Increased concerns about Europe helped mortgage rates improve this week, although the impact of the recently passed extension to the payroll tax reduction is beginning to push up mortgage rates for certain loans (discussed below).

The news from Europe was mostly negative this week. Economic growth in Germany was slower than expected. Negotiations on restructuring Greek debt did not progress as planned, increasing the risk of default. S&P is downgrading the debt of several European countries, including France. Finally, the European Central Bank (ECB) provided no relief, as it gave no indication that it would increase the level of aid available to troubled countries. As a result, investors shifted funds to relatively safer investments, including US mortgage-backed securities (MBS), which helped mortgage rates move lower.

The recently passed extension to the temporary payroll tax reduction contained a lightly publicized revenue raising provision to increase the guarantee fees charged on Fannie Mae and Freddie Mac loans. This fee results in higher rates for borrowers, and mortgage rates for loans not expected to close within the next month or so have begun to reflect this coming increase in guarantee fees.

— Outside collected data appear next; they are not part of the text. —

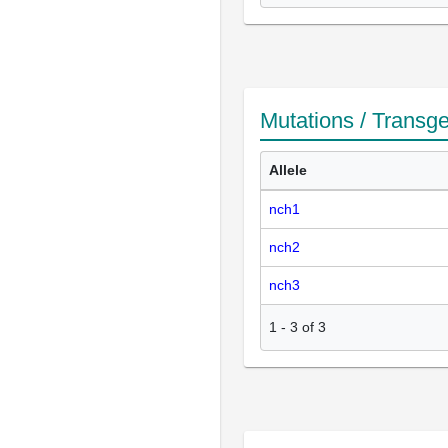
Mutations / Transg
Allele
nch1
nch2
nch3
1
-
3
of
3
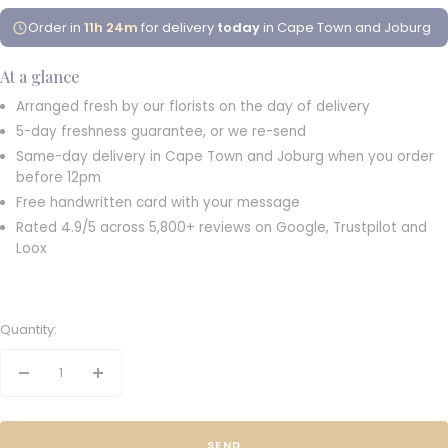
Order in
11h 24m
for delivery
today
in Cape Town and Joburg
At a glance
Arranged fresh by our florists on the day of delivery
5-day freshness guarantee, or we re-send
Same-day delivery in Cape Town and Joburg when you order
before 12pm
Free handwritten card with your message
Rated 4.9/5 across 5,800+ reviews on Google, Trustpilot and
Loox
Quantity:
Decrease
Increase
quantity
quantity
SEND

The most significant economic data next week will be the monthly inflation reports. The Producer Price Index (PPI) focuses on the increase in prices of "intermediate" goods used by companies to produce finished products and will come out on Wednesday. The Consumer Price Index (CPI), the most closely watched monthly inflation report, will come out on Thursday. CPI looks at the price change for those finished goods which are sold to consumers. In addition, Industrial Production, an important indicator of economic growth, will come out on Wednesday. Housing Starts will be released on Thursday, and Existing Home Sales will come out on Friday. Philly Fed and Empire State will round out the schedule. Mortgage markets will be closed on Monday in observance of MLK Day.